== What the task asks ==
Write out the data exactly as given, dropping every picture.

== Given data ==

----

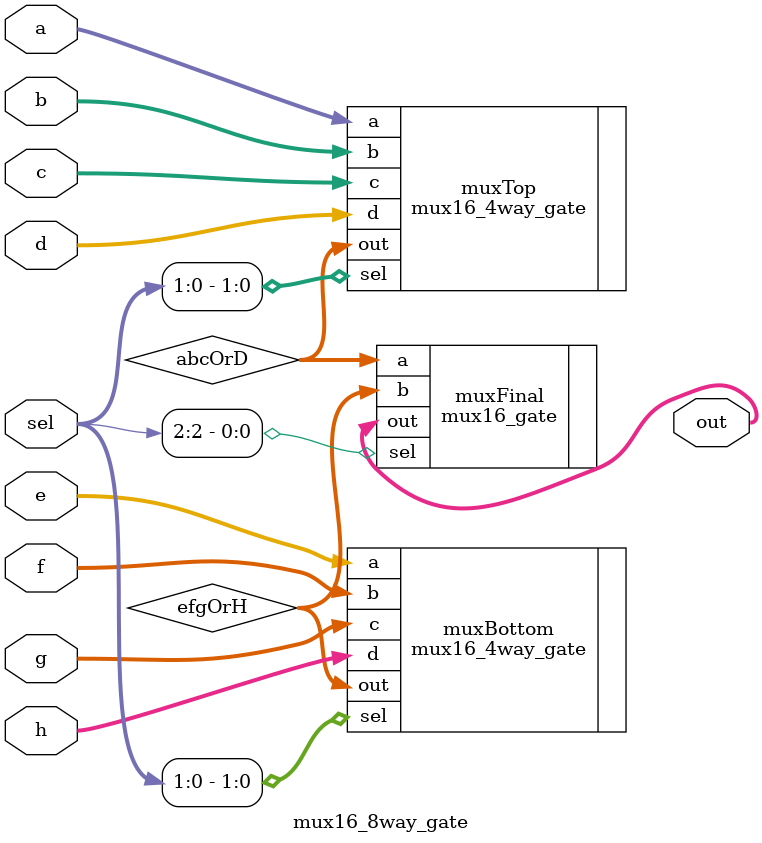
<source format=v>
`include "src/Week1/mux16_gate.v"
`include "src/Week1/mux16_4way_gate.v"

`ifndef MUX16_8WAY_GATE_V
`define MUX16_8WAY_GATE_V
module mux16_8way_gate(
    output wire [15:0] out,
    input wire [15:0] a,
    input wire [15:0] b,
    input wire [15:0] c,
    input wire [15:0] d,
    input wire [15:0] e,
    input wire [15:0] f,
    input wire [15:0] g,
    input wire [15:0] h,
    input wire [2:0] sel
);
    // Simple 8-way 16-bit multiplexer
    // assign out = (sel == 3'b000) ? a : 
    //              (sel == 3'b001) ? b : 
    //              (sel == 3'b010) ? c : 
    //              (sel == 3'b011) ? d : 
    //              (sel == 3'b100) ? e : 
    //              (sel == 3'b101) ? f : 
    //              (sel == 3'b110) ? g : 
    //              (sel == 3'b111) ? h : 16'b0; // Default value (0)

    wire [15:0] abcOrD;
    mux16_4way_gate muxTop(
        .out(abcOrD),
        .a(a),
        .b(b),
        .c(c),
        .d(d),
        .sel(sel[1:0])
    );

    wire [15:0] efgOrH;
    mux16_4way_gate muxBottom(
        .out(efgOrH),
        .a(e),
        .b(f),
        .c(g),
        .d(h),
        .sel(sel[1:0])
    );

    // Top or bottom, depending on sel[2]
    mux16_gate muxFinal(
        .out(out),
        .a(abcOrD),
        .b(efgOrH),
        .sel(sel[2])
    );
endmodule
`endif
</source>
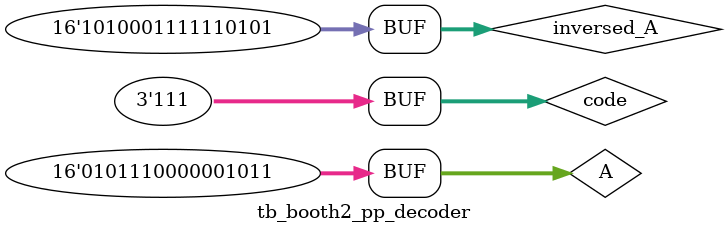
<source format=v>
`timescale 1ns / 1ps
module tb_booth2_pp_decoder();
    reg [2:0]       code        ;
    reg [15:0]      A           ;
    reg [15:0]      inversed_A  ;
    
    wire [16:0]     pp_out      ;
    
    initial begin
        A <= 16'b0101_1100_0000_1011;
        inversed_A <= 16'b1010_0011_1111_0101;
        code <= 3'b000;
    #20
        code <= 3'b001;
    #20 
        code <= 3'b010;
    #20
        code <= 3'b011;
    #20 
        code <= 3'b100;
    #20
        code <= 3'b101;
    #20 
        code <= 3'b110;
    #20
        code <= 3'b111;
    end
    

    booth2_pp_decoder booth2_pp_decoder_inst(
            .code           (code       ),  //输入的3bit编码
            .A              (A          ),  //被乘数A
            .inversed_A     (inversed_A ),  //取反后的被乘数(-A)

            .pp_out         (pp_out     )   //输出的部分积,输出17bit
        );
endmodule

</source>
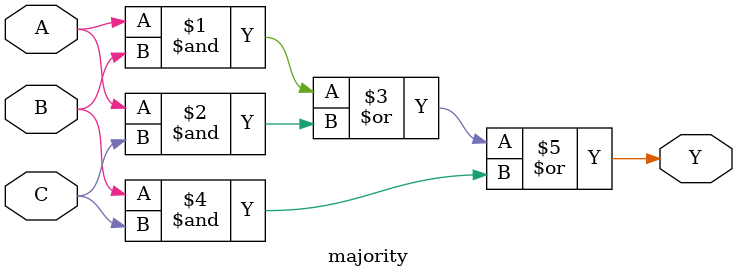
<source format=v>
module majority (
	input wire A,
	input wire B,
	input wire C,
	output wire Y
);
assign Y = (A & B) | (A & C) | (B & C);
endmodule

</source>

----

== Problem solution ==
<source format=v>
`include "src/Week1/mux16_gate.v"
`include "src/Week1/mux16_4way_gate.v"

`ifndef MUX16_8WAY_GATE_V
`define MUX16_8WAY_GATE_V
module mux16_8way_gate(
    output wire [15:0] out,
    input wire [15:0] a,
    input wire [15:0] b,
    input wire [15:0] c,
    input wire [15:0] d,
    input wire [15:0] e,
    input wire [15:0] f,
    input wire [15:0] g,
    input wire [15:0] h,
    input wire [2:0] sel
);
    // Simple 8-way 16-bit multiplexer
    // assign out = (sel == 3'b000) ? a : 
    //              (sel == 3'b001) ? b : 
    //              (sel == 3'b010) ? c : 
    //              (sel == 3'b011) ? d : 
    //              (sel == 3'b100) ? e : 
    //              (sel == 3'b101) ? f : 
    //              (sel == 3'b110) ? g : 
    //              (sel == 3'b111) ? h : 16'b0; // Default value (0)

    wire [15:0] abcOrD;
    mux16_4way_gate muxTop(
        .out(abcOrD),
        .a(a),
        .b(b),
        .c(c),
        .d(d),
        .sel(sel[1:0])
    );

    wire [15:0] efgOrH;
    mux16_4way_gate muxBottom(
        .out(efgOrH),
        .a(e),
        .b(f),
        .c(g),
        .d(h),
        .sel(sel[1:0])
    );

    // Top or bottom, depending on sel[2]
    mux16_gate muxFinal(
        .out(out),
        .a(abcOrD),
        .b(efgOrH),
        .sel(sel[2])
    );
endmodule
`endif
</source>
<source format=v>
`timescale 1ns / 1ps
module tb_booth2_pp_decoder();
    reg [2:0]       code        ;
    reg [15:0]      A           ;
    reg [15:0]      inversed_A  ;
    
    wire [16:0]     pp_out      ;
    
    initial begin
        A <= 16'b0101_1100_0000_1011;
        inversed_A <= 16'b1010_0011_1111_0101;
        code <= 3'b000;
    #20
        code <= 3'b001;
    #20 
        code <= 3'b010;
    #20
        code <= 3'b011;
    #20 
        code <= 3'b100;
    #20
        code <= 3'b101;
    #20 
        code <= 3'b110;
    #20
        code <= 3'b111;
    end
    

    booth2_pp_decoder booth2_pp_decoder_inst(
            .code           (code       ),  //输入的3bit编码
            .A              (A          ),  //被乘数A
            .inversed_A     (inversed_A ),  //取反后的被乘数(-A)

            .pp_out         (pp_out     )   //输出的部分积,输出17bit
        );
endmodule

</source>
<source format=v>
module majority (
	input wire A,
	input wire B,
	input wire C,
	output wire Y
);
assign Y = (A & B) | (A & C) | (B & C);
endmodule

</source>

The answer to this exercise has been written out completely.